I have a ECS HT-2000 Dual DDR2 800 Motherboard. Someone put a password on the bios setup interface. Then, I remove the CMOS battery so that the password will be removed/reset. After I enter the BIOS, I can't open all the list of setups and saying a pop-up with "View Only Item" on it. Please help me with these guys. Is there a write protection pin or anything?


----------



## Tyree (May 10, 2009)

*Re: Bios - "view only item"*

Were those same items "View Only" before? Many OEM PC's have very limited Bios adjustments.


----------



## astromiks (Apr 1, 2009)

*Re: Bios - "view only item"*

Thank God! I already solved my own problem.

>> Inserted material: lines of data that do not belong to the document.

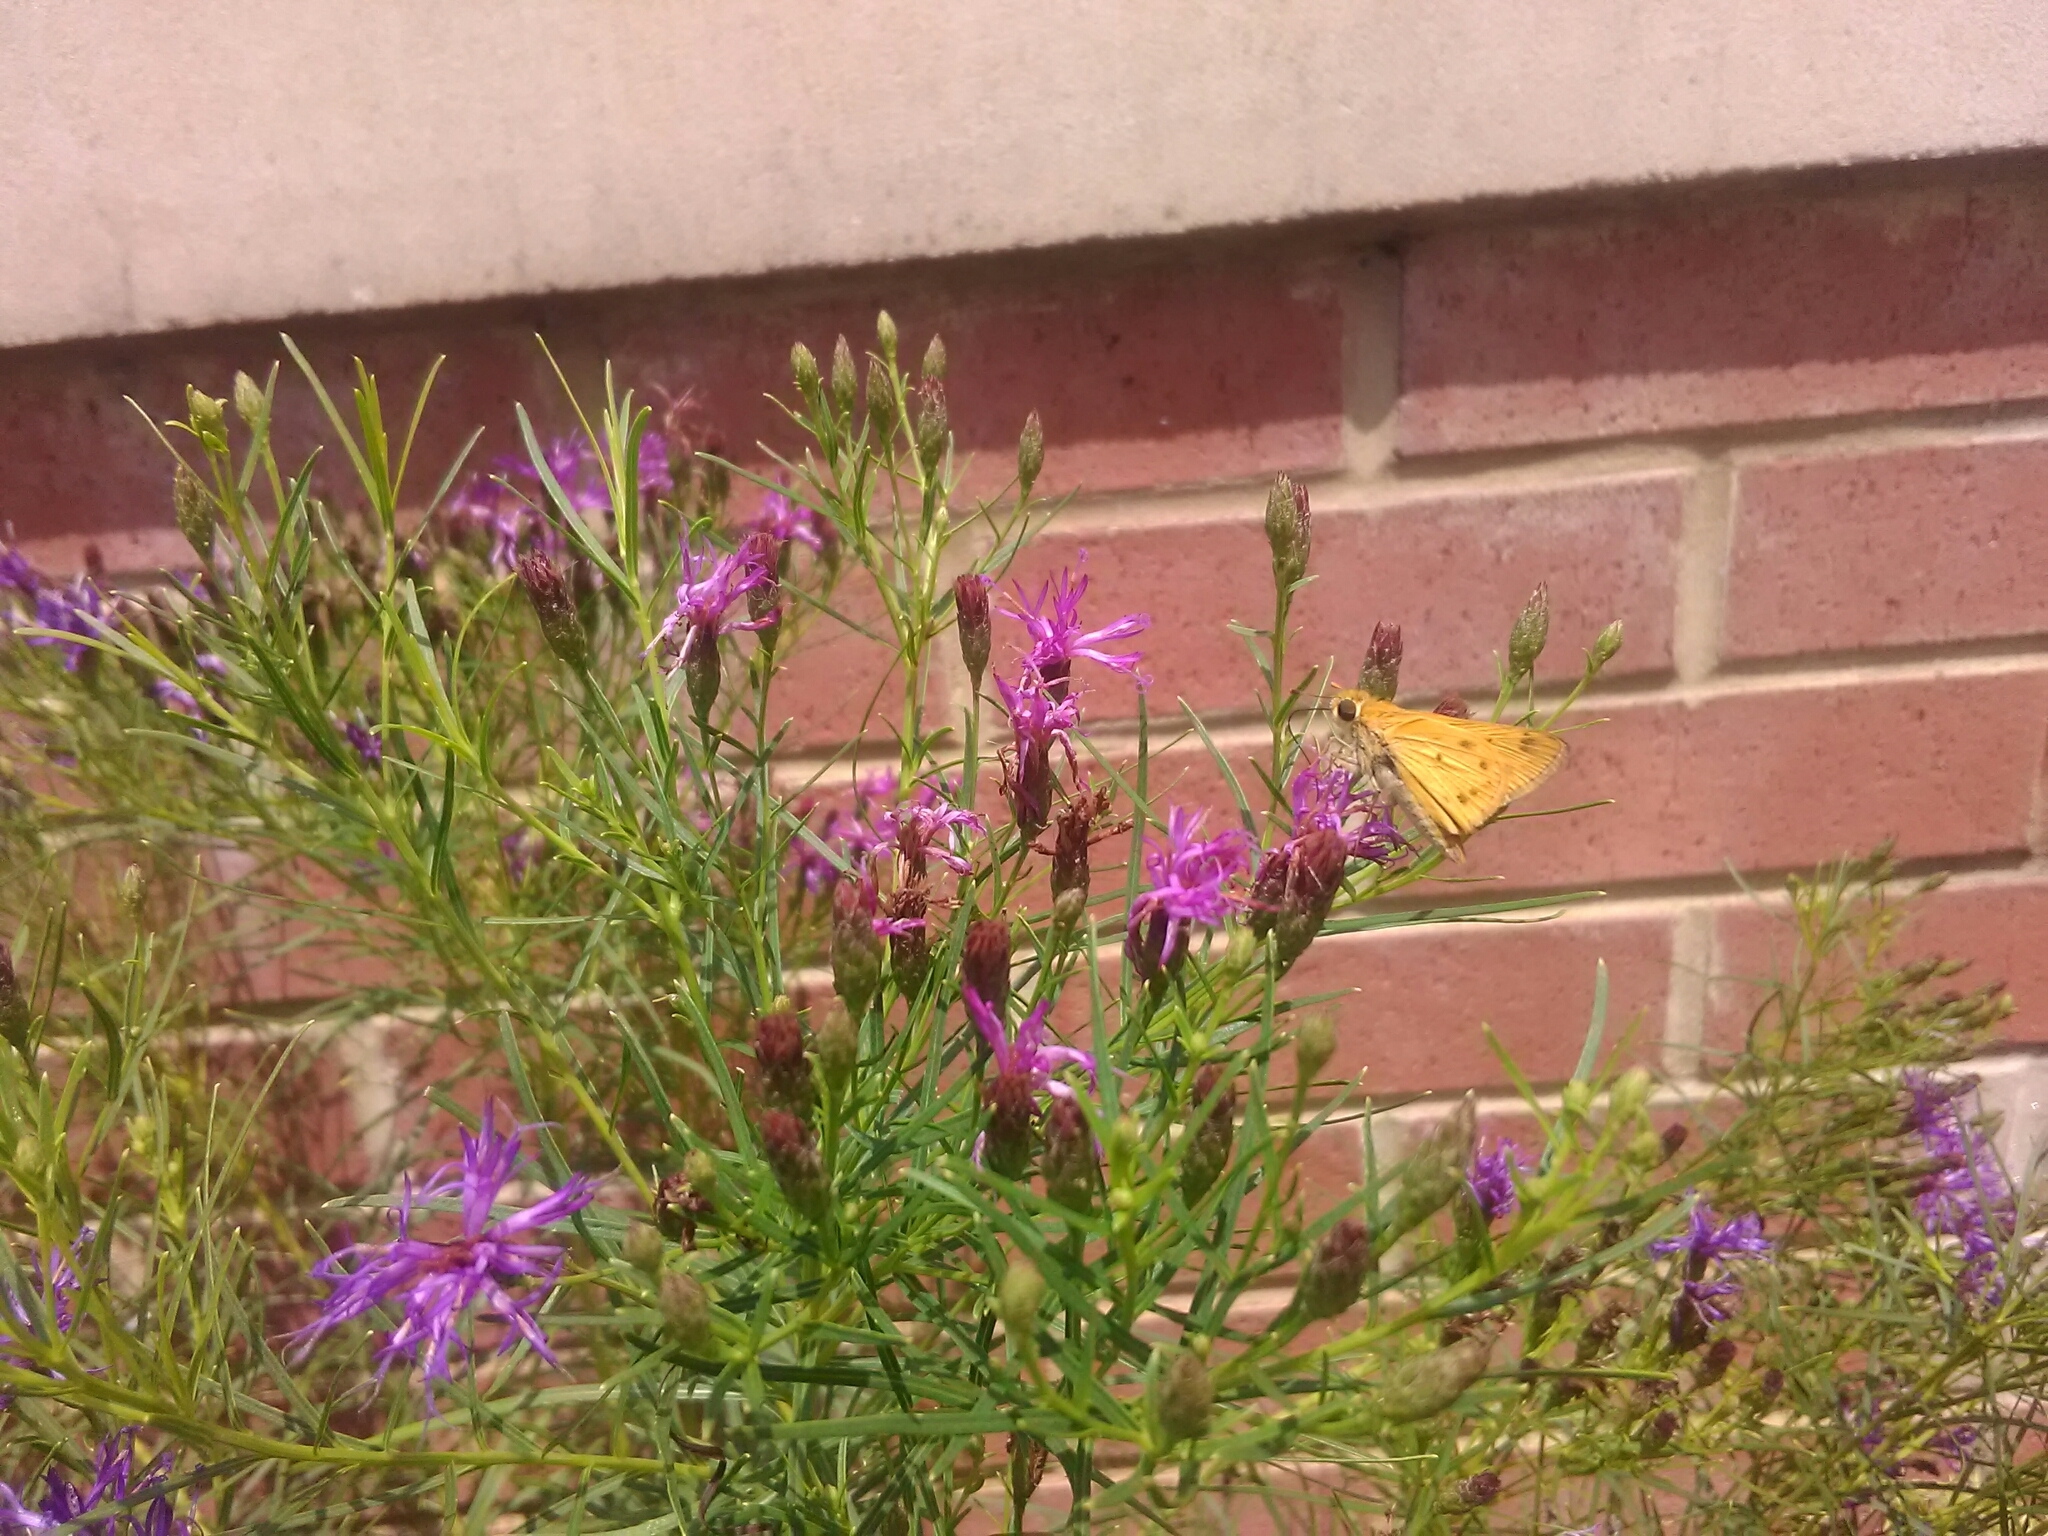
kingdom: Animalia
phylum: Arthropoda
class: Insecta
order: Lepidoptera
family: Hesperiidae
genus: Hylephila
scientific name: Hylephila phyleus
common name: Fiery skipper
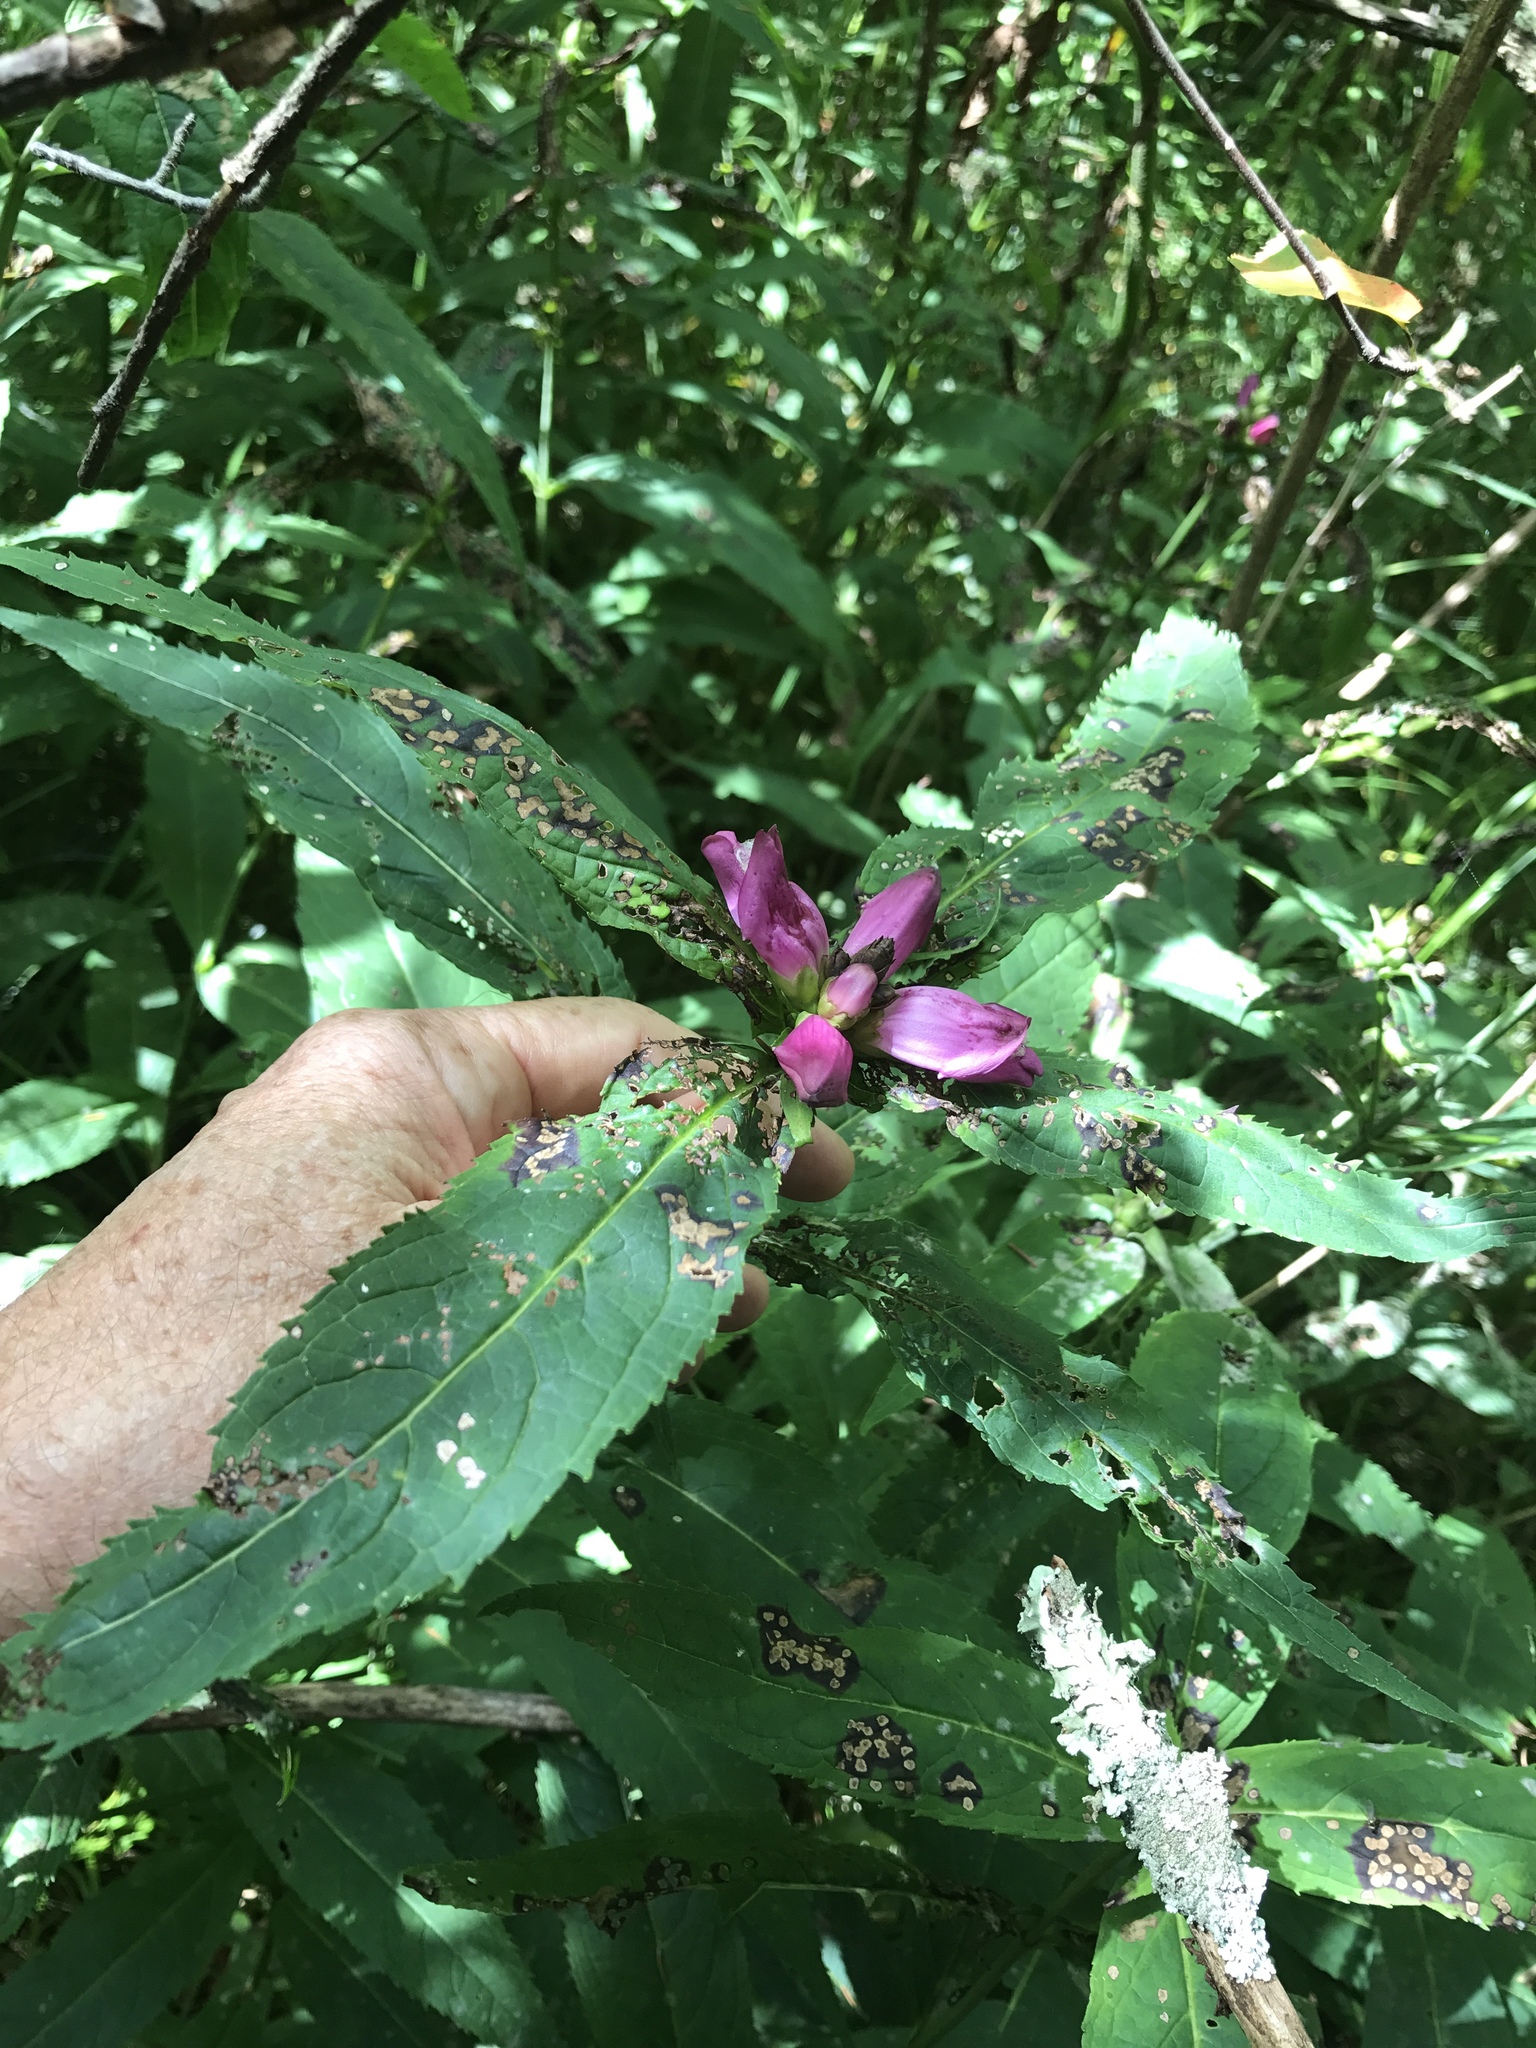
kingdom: Plantae
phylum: Tracheophyta
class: Magnoliopsida
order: Lamiales
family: Plantaginaceae
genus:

Just to share the idea, I removed the CMOS battery and then turn the BIOS pin. I think if the BIOS pin is placed in right panel, it is write protected or disabling it from changing any settings.


----------



## mar11040 (Jun 9, 2011)

*Re: Bios - "view only item"*

Hi I have a similar problem but know nothing about computers, I've just joined so here goes. I changed "auto detect fan" or something like that in Bios, now I want to check that its still the same, however its "view only" whereas before I could change anything. Its a Compaq Presario windows XP service pack 4, simple but I love it. Also I get a message saying that the CPU fan failed and pc will power down, I reboot about 40 times before my pc starts. All fans are working and I've put new thermal paste on the cpu thing but its still giving this message. Can anyone please help


----------